How many lines of the records below contain the string "order", matching case exactly? Reply with the number alone.

--- BEGIN DATA TO PROCESS ---

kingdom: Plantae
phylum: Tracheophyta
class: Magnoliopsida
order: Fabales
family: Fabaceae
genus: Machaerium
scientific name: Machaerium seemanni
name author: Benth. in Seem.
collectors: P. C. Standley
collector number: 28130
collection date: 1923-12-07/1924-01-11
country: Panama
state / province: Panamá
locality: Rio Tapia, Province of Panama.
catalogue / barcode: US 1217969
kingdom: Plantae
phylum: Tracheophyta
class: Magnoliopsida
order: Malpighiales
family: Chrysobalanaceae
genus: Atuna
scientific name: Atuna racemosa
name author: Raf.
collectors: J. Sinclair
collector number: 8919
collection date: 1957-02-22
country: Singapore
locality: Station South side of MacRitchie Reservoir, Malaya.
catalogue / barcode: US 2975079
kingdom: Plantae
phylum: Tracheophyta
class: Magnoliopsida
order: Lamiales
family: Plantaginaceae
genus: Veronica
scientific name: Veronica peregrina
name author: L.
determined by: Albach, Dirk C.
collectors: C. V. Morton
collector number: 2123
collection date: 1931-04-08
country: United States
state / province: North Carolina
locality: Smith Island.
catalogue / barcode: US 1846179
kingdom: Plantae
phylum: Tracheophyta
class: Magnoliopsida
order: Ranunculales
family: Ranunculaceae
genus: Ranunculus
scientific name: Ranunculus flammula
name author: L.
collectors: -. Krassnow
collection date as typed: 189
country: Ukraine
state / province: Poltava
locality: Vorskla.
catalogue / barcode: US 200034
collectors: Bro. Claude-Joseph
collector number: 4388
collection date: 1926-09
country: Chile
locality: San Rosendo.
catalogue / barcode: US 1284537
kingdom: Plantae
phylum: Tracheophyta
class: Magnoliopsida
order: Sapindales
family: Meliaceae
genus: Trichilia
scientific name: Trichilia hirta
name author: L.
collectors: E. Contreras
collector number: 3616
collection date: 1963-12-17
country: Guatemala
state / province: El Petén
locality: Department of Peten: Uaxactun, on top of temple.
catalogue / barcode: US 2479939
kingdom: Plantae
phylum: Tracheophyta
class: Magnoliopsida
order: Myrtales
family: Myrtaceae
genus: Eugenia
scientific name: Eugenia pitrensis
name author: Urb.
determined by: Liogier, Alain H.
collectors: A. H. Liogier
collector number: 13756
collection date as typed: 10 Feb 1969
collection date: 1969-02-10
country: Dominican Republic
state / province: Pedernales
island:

--- END DATA TO PROCESS ---

> **ANSWER TO THE TASK**
6